▶ [What is required]: Print each record that follows exactly, leaving the pictures behind.

--

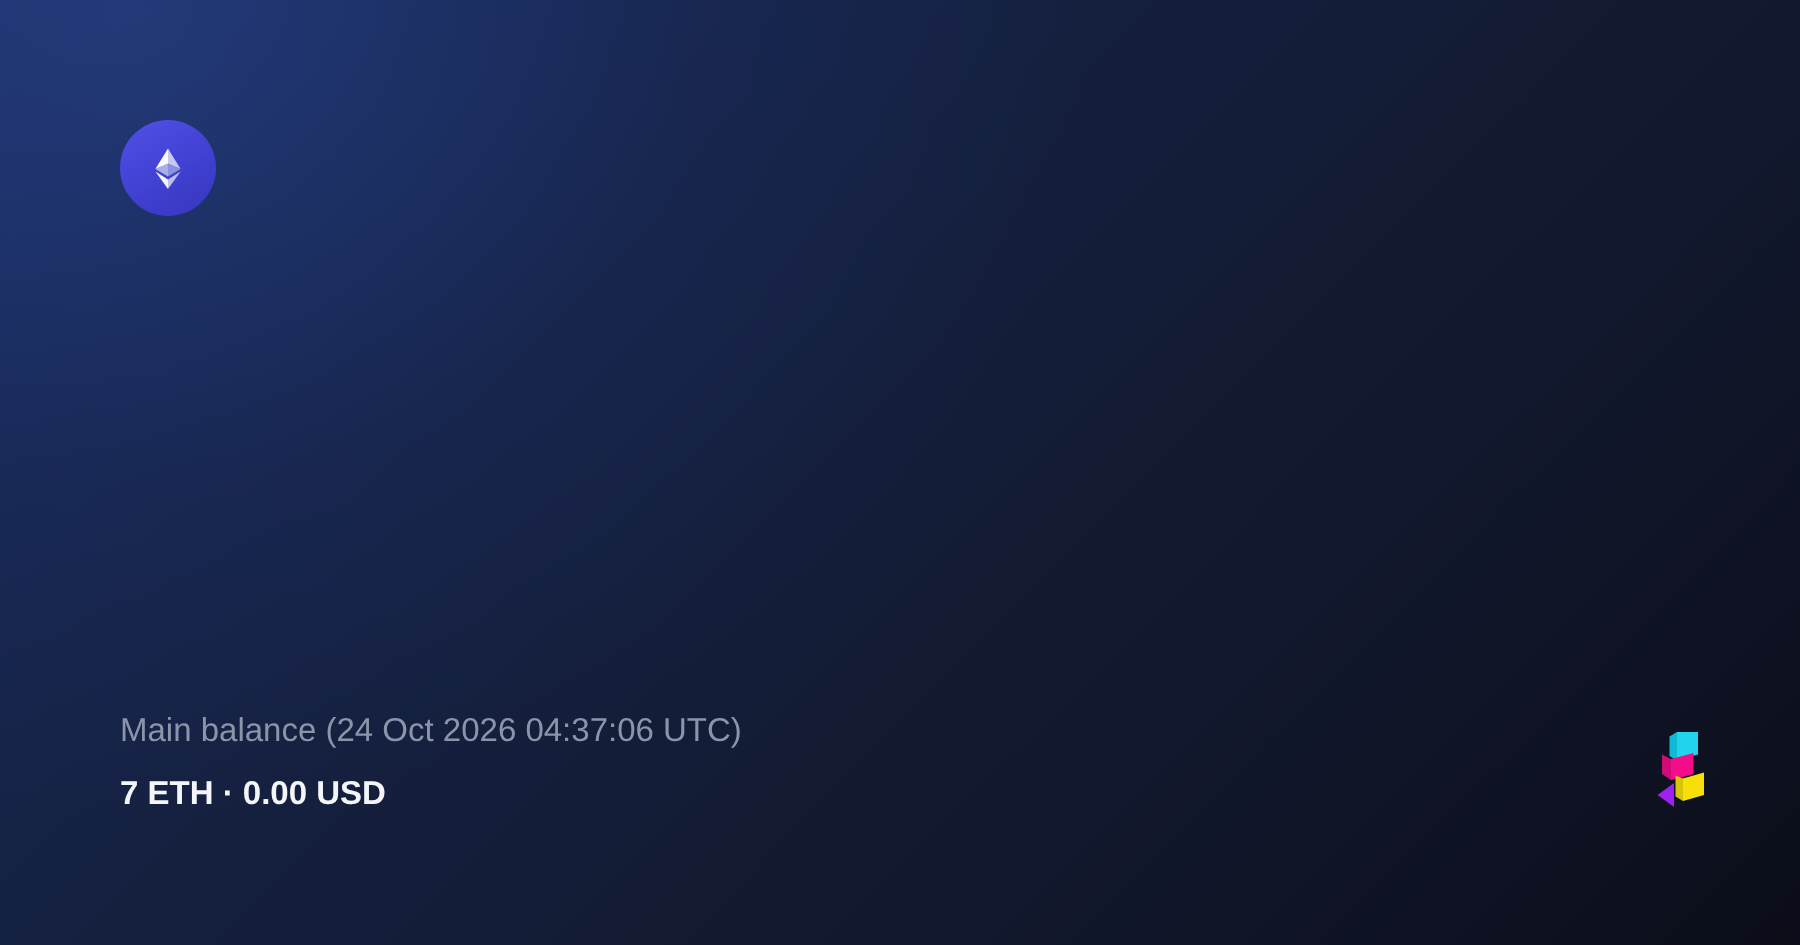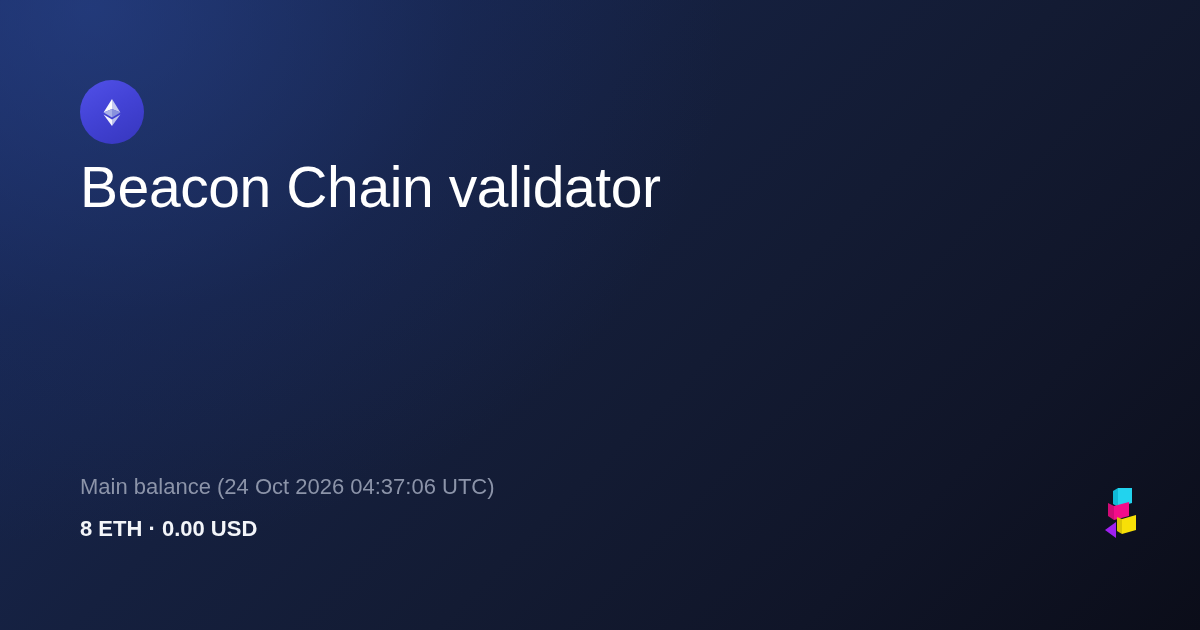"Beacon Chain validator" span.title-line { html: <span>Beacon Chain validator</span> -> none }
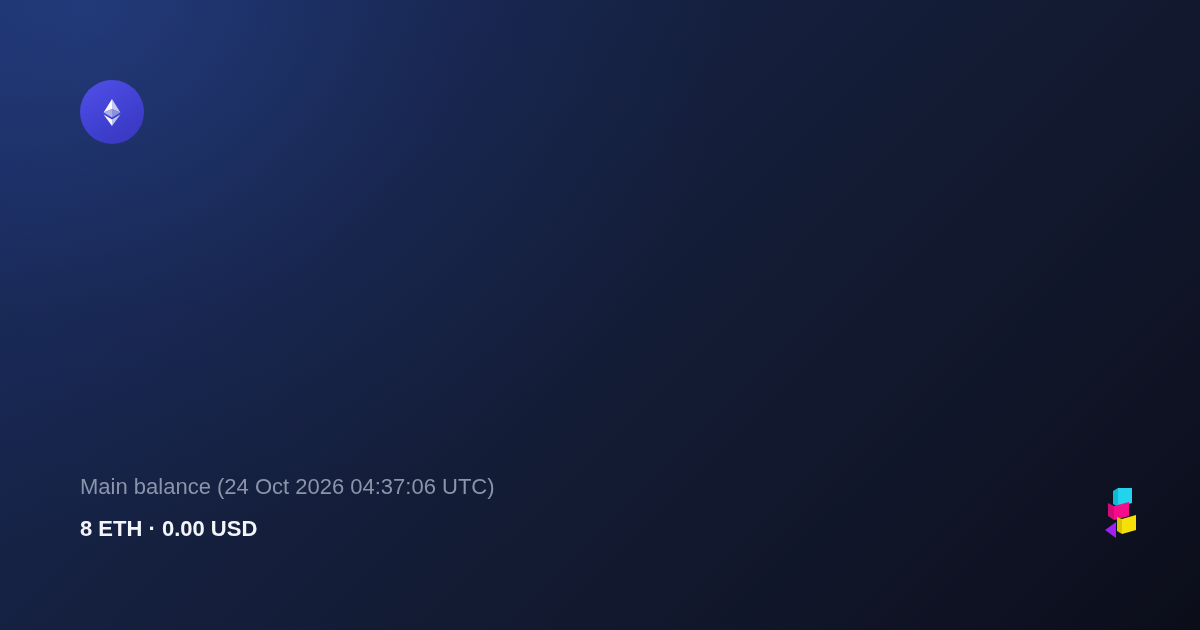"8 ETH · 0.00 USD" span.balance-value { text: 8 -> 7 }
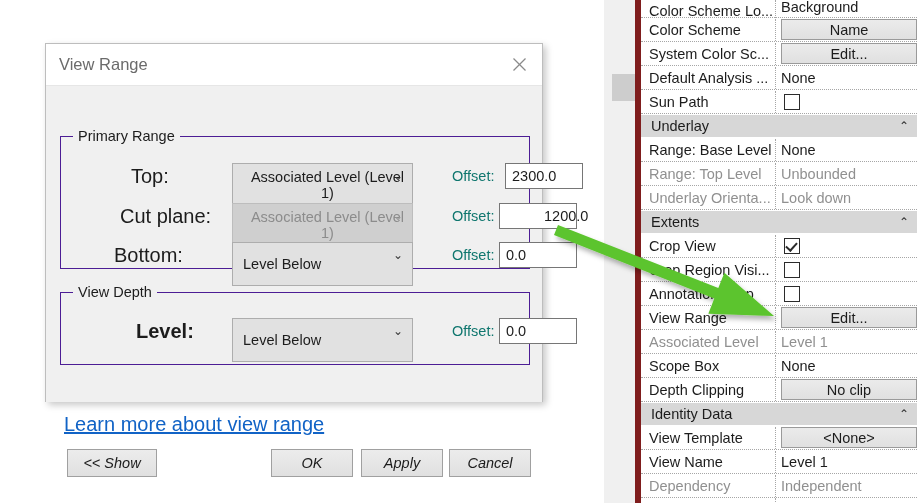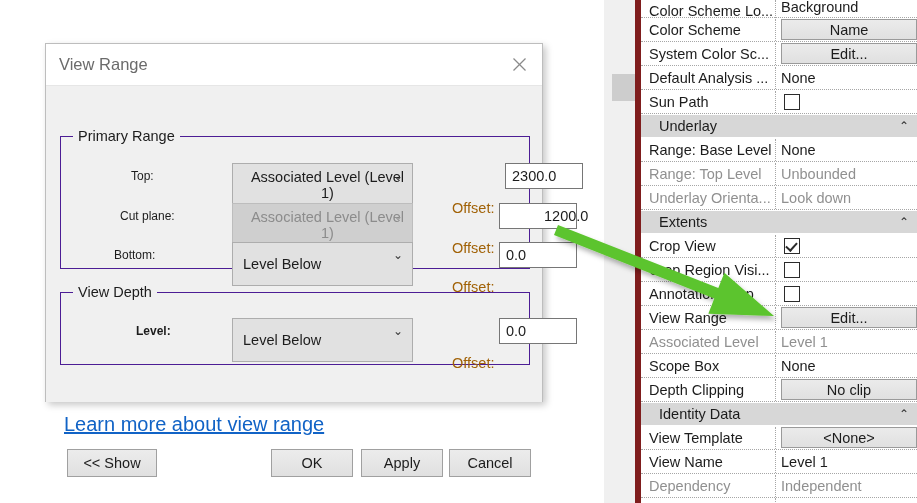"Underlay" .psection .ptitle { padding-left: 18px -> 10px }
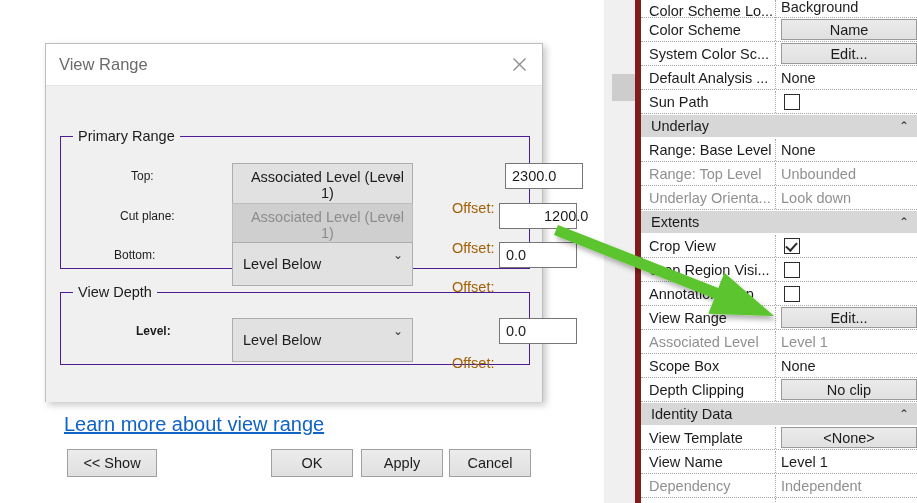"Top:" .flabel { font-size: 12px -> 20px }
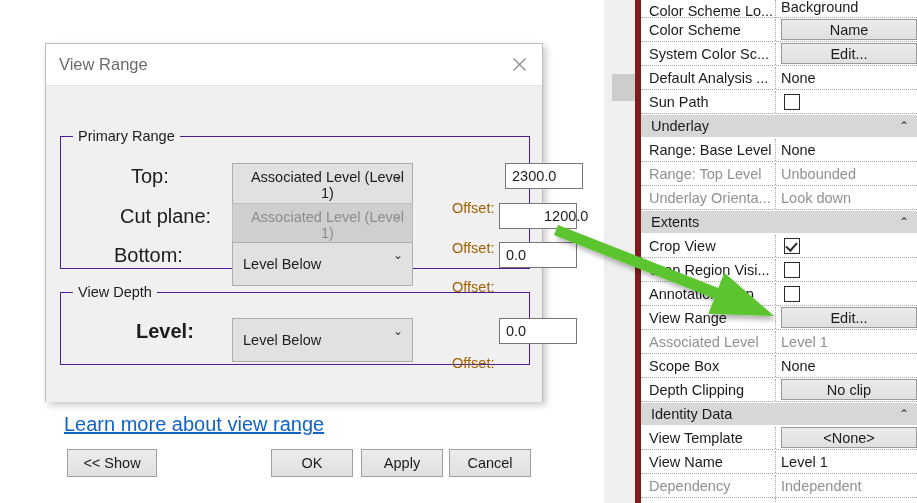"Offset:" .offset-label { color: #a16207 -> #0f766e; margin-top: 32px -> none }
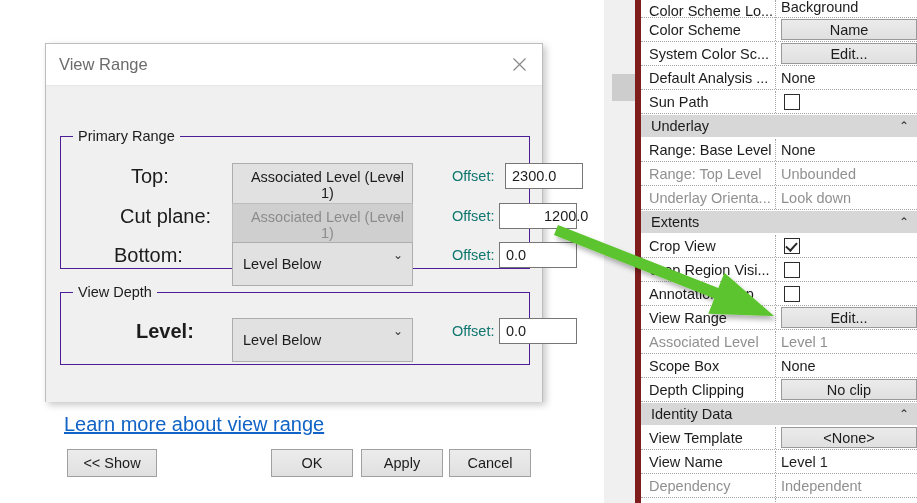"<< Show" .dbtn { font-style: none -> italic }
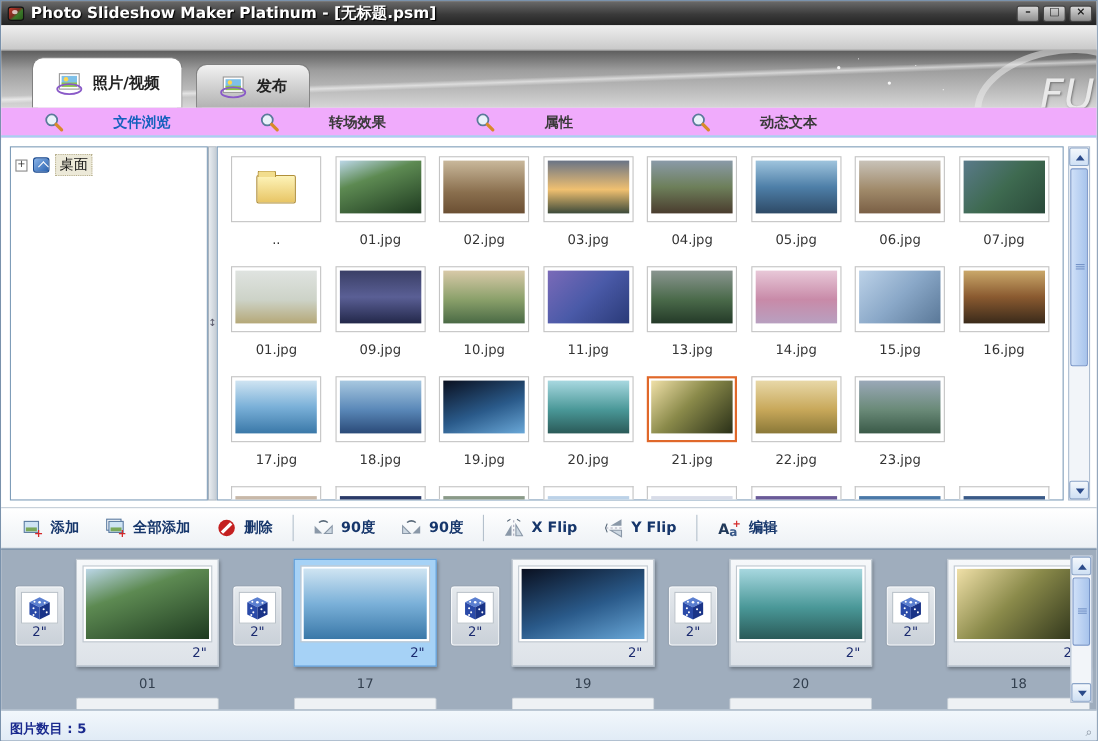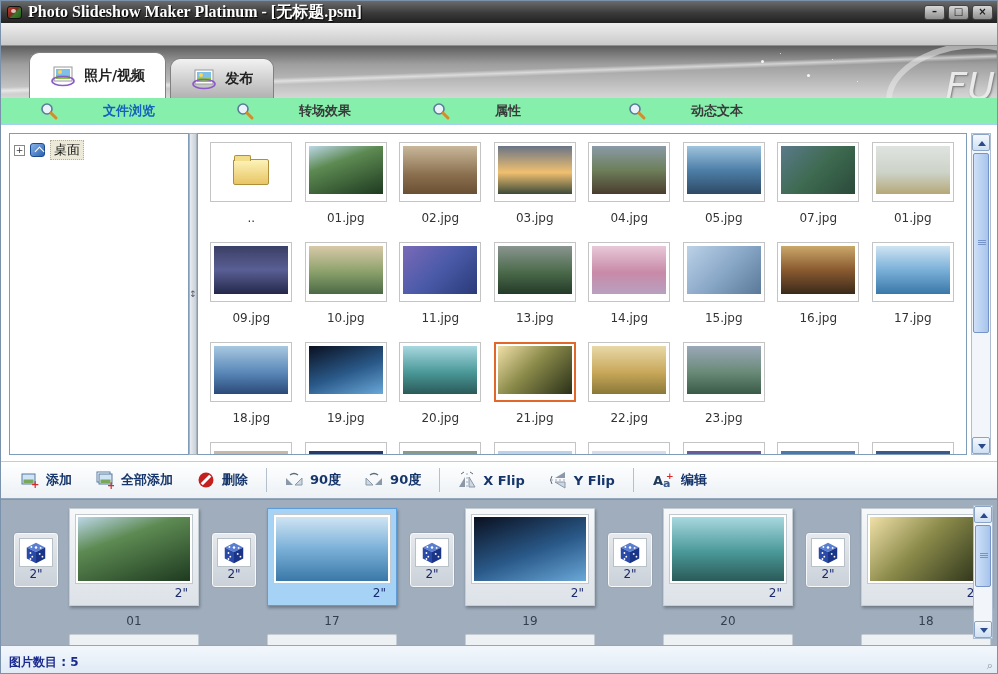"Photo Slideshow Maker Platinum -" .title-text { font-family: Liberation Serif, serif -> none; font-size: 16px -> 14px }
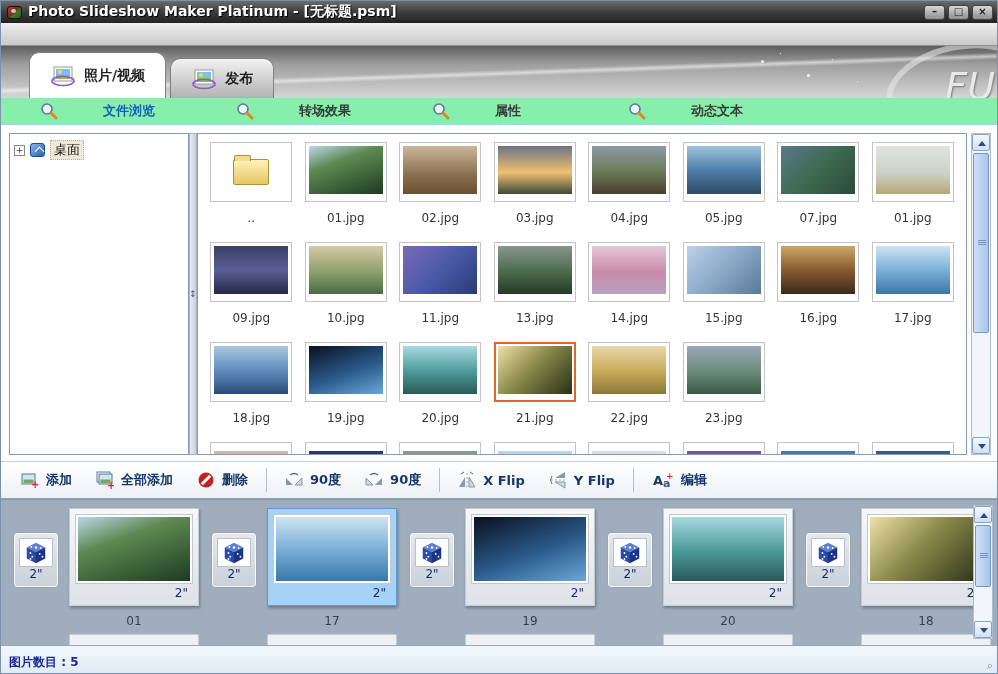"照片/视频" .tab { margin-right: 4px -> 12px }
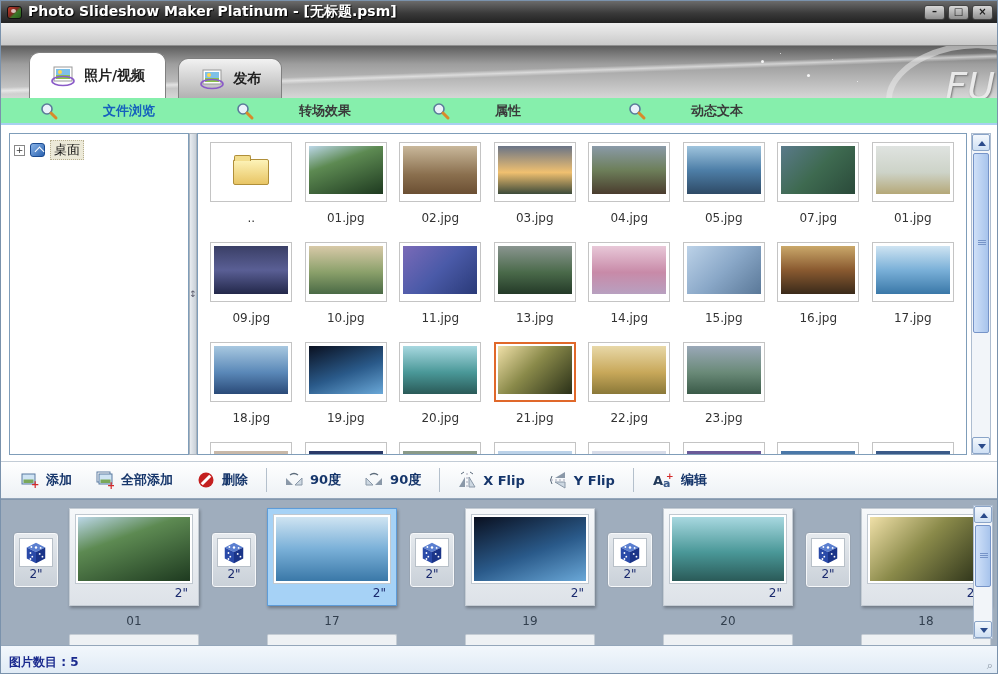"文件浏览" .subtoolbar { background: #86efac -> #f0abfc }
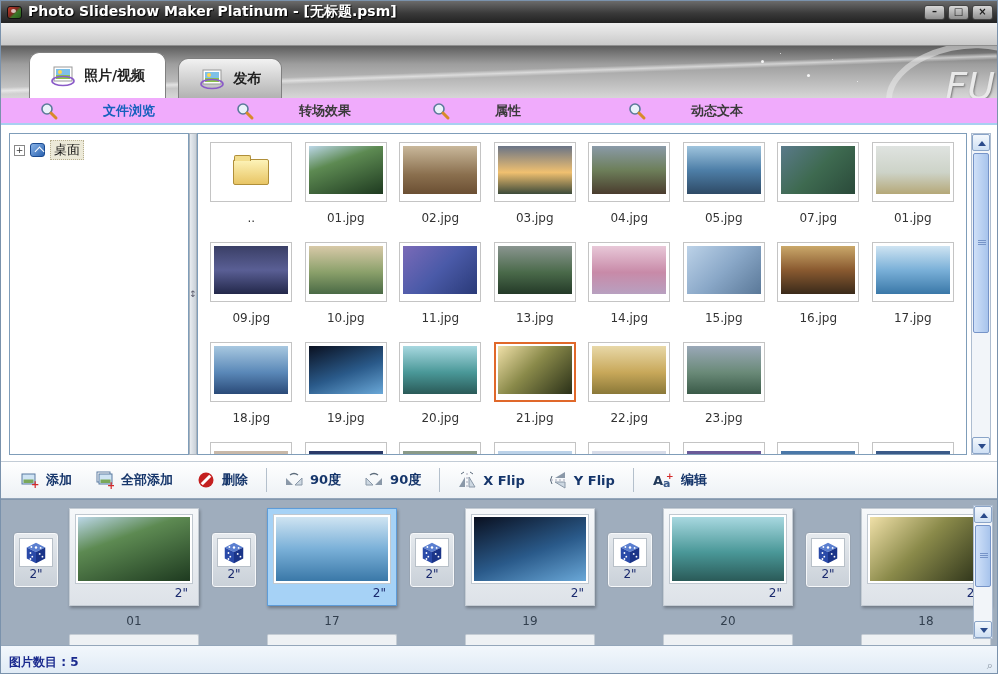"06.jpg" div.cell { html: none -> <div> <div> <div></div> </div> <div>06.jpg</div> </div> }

--

▶ [Response to the task]:
"Beacon Chain validator" span.title-line { html: <span>Beacon Chain validator</span> -> none }
"8 ETH · 0.00 USD" span.balance-value { text: 8 -> 7 }
"Underlay" .psection .ptitle { padding-left: 18px -> 10px }
"Top:" .flabel { font-size: 12px -> 20px }
"Offset:" .offset-label { color: #a16207 -> #0f766e; margin-top: 32px -> none }
"<< Show" .dbtn { font-style: none -> italic }
"Photo Slideshow Maker Platinum -" .title-text { font-family: Liberation Serif, serif -> none; font-size: 16px -> 14px }
"照片/视频" .tab { margin-right: 4px -> 12px }
"文件浏览" .subtoolbar { background: #86efac -> #f0abfc }
"06.jpg" div.cell { html: none -> <div> <div> <div></div> </div> <div>06.jpg</div> </div> }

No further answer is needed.